2.2. Micro-Expression Recognition Based on Action Units

The key to improving micro-expression recognition lies in capturing and extracting more comprehensive and discriminative micro-expression information. Besides the spatiotemporal dimensions of micro-expression information, the movement changes of facial muscles during micro-expressions are also related. Therefore, analyzing micro-expressions through the combination of action units (AUs) is an effective method.
For instance, Lo et al. [16] used a 3D convolutional neural network to extract AU-related features and then utilized a graph convolutional network to connect AU nodes with complex dependencies for emotion classification. This method focuses on local action changes but employs a model with a large number of parameters. The designed adjacency matrix is calculated based on the co-occurrence rate of AUs in the training set, making it susceptible to noisy actions and lacking robustness.

Data rows:

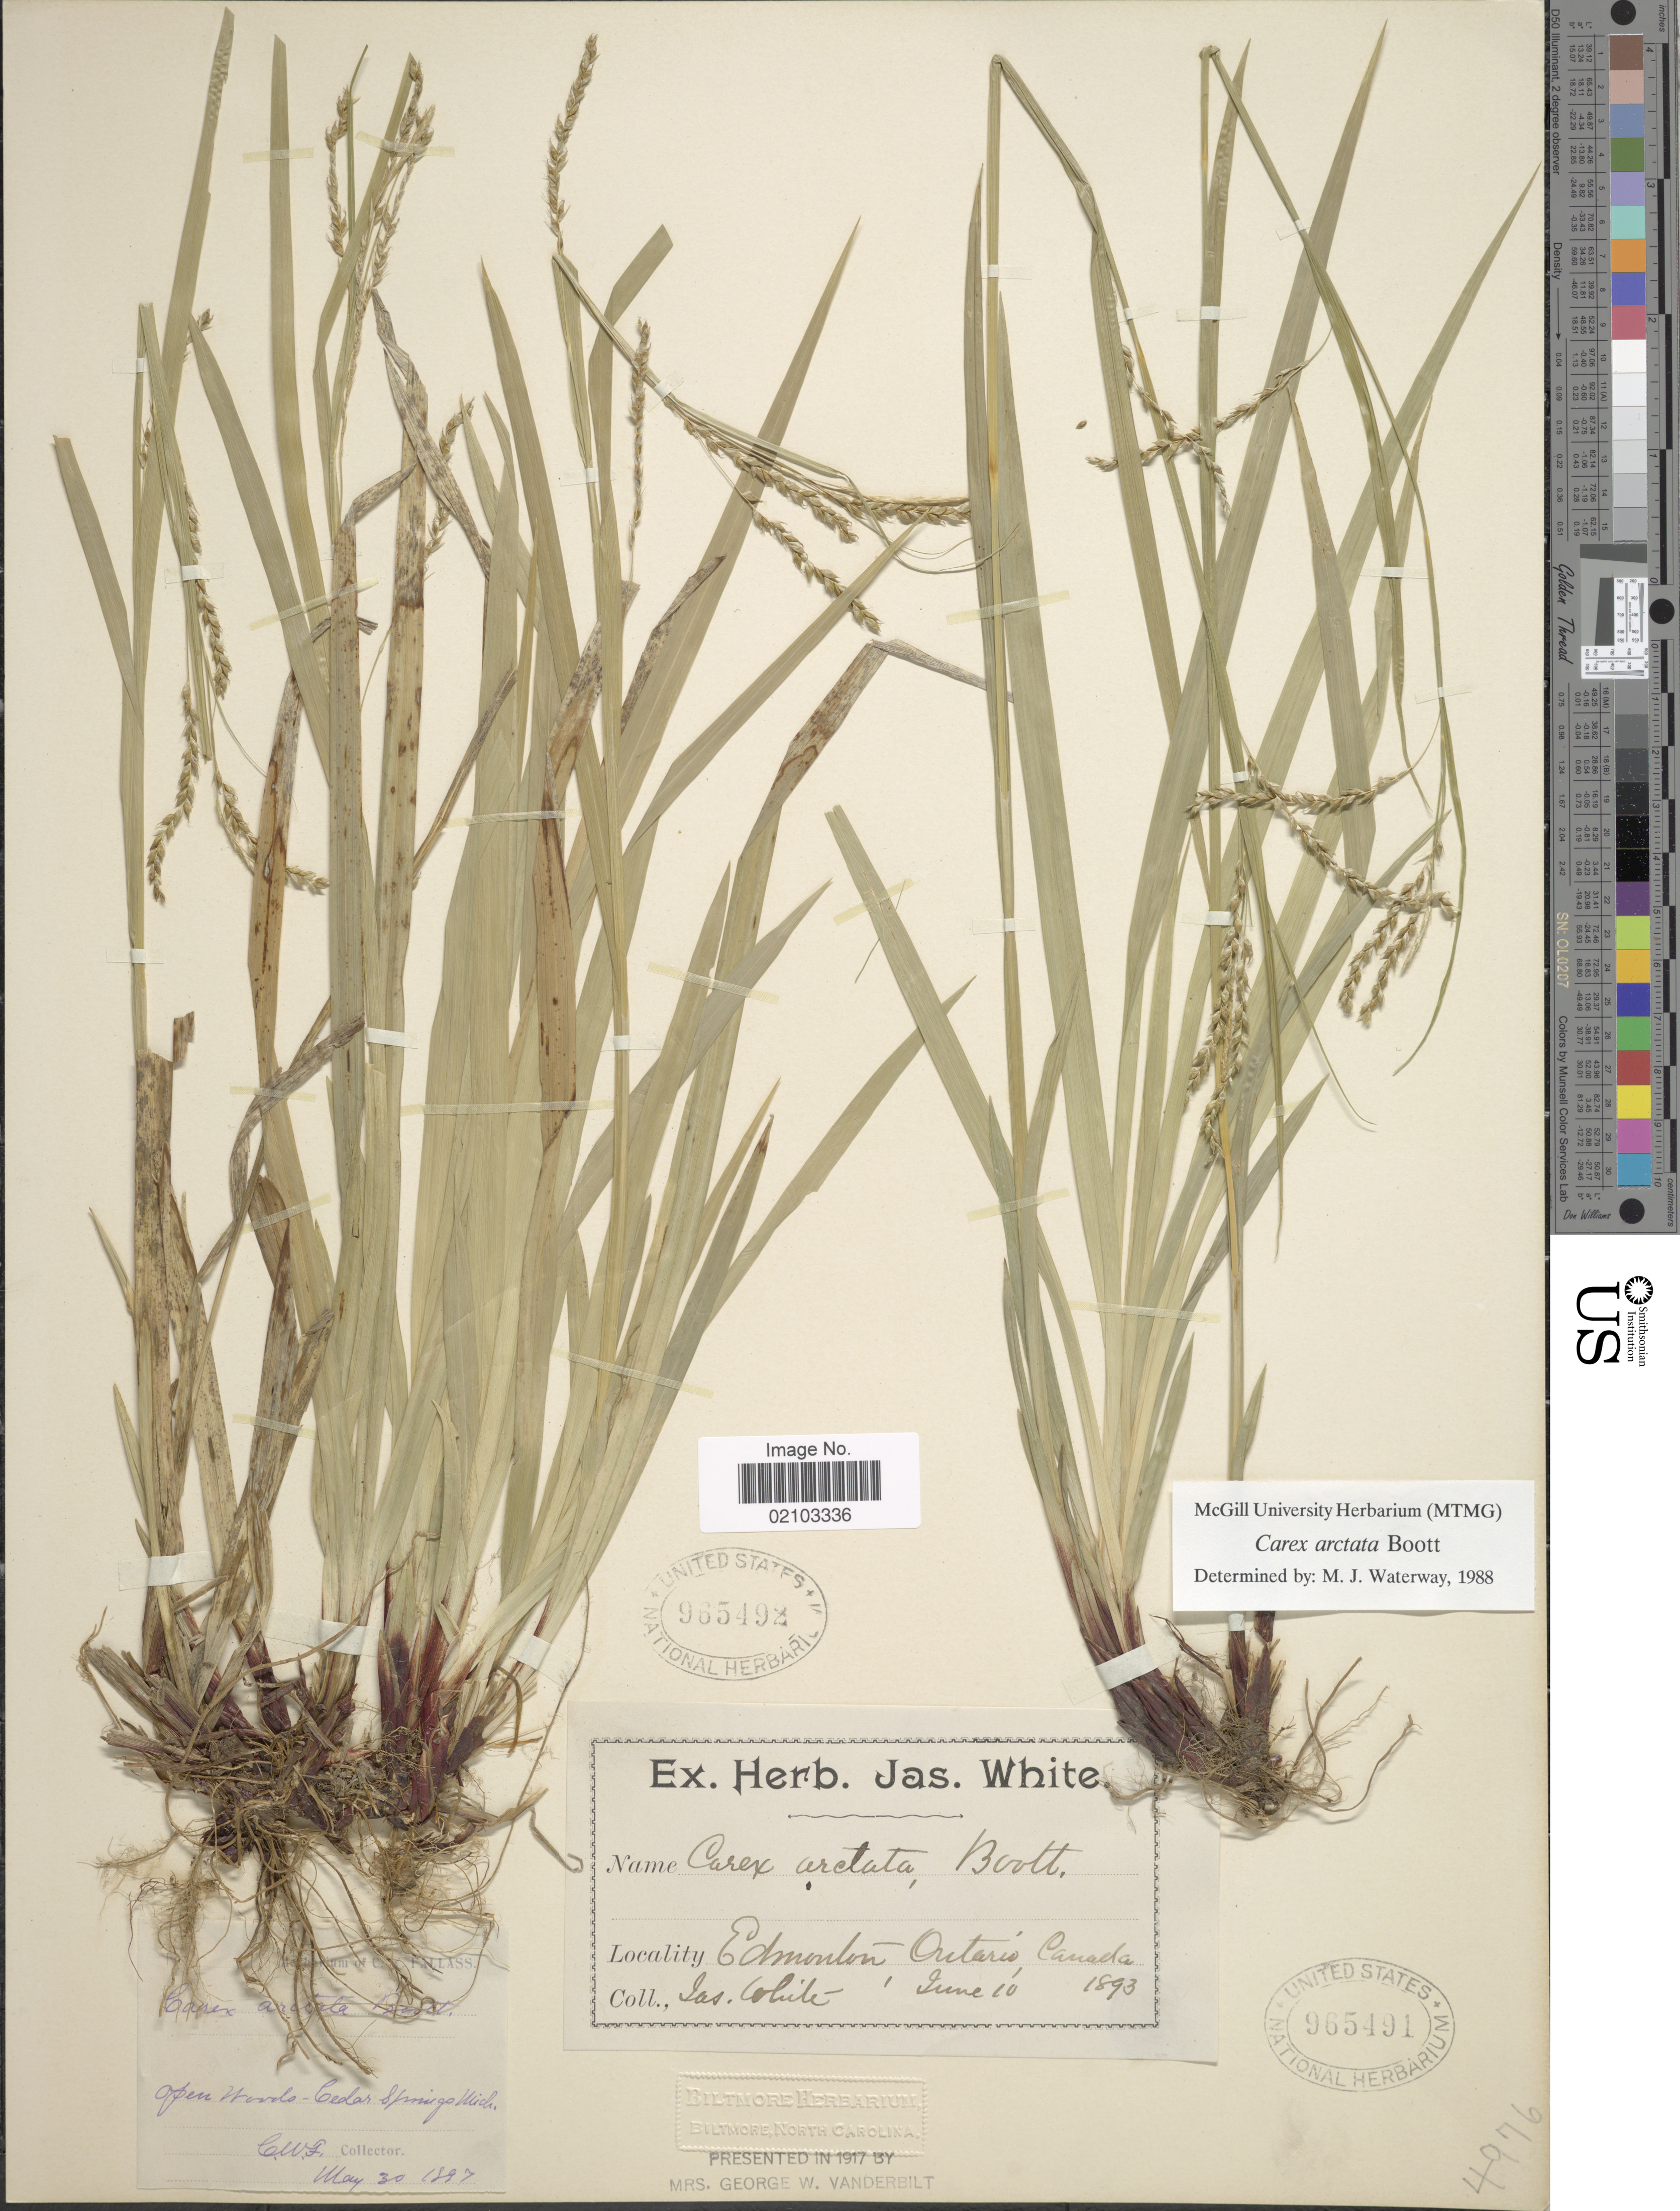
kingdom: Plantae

---

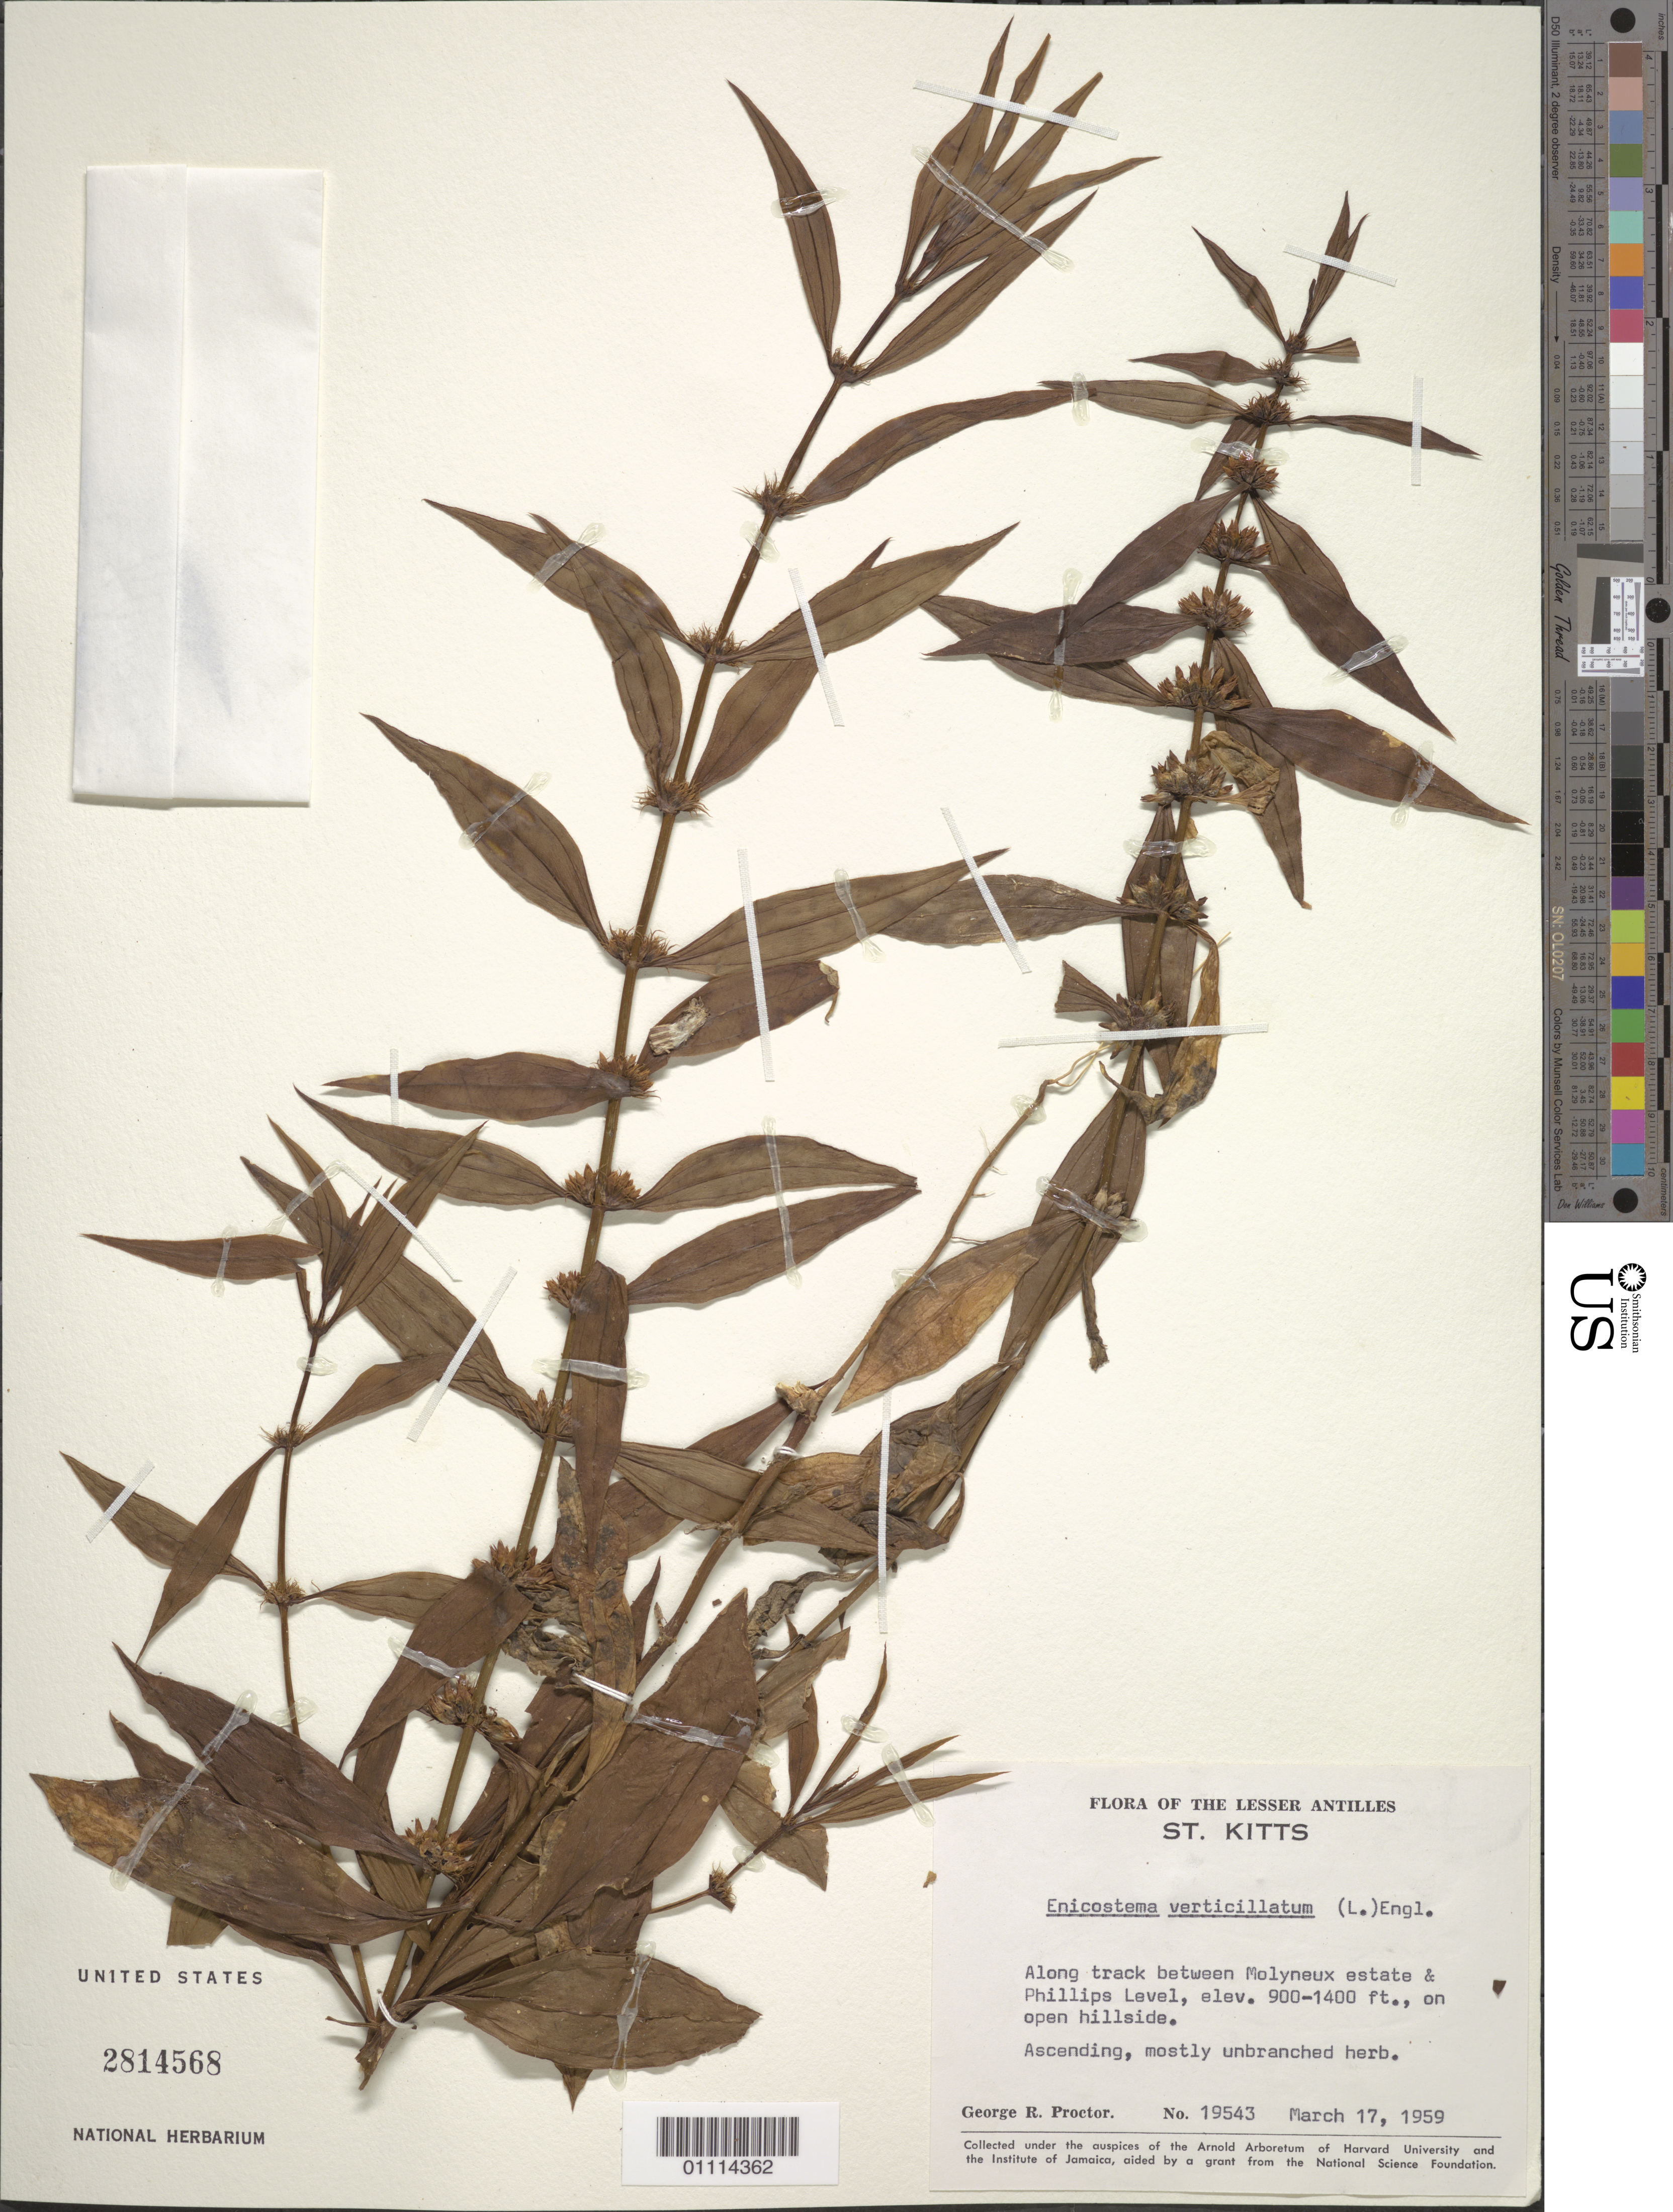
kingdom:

What you need to do:
**a)** According to the passage on micro-expression recognition, what kind of network did Lo et al. use to extract AU-related features?
**b)** Reproduce the stretch of the passage on micro-expression recognition from "2.2. Micro-Expression Recognition" through "an effective method.".
Nothing in the entries is needed here.

Results:
**a)** A 3D convolutional neural network.

**b)**
2.2. Micro-Expression Recognition Based on Action Units

The key to improving micro-expression recognition lies in capturing and extracting more comprehensive and discriminative micro-expression information. Besides the spatiotemporal dimensions of micro-expression information, the movement changes of facial muscles during micro-expressions are also related. Therefore, analyzing micro-expressions through the combination of action units (AUs) is an effective method.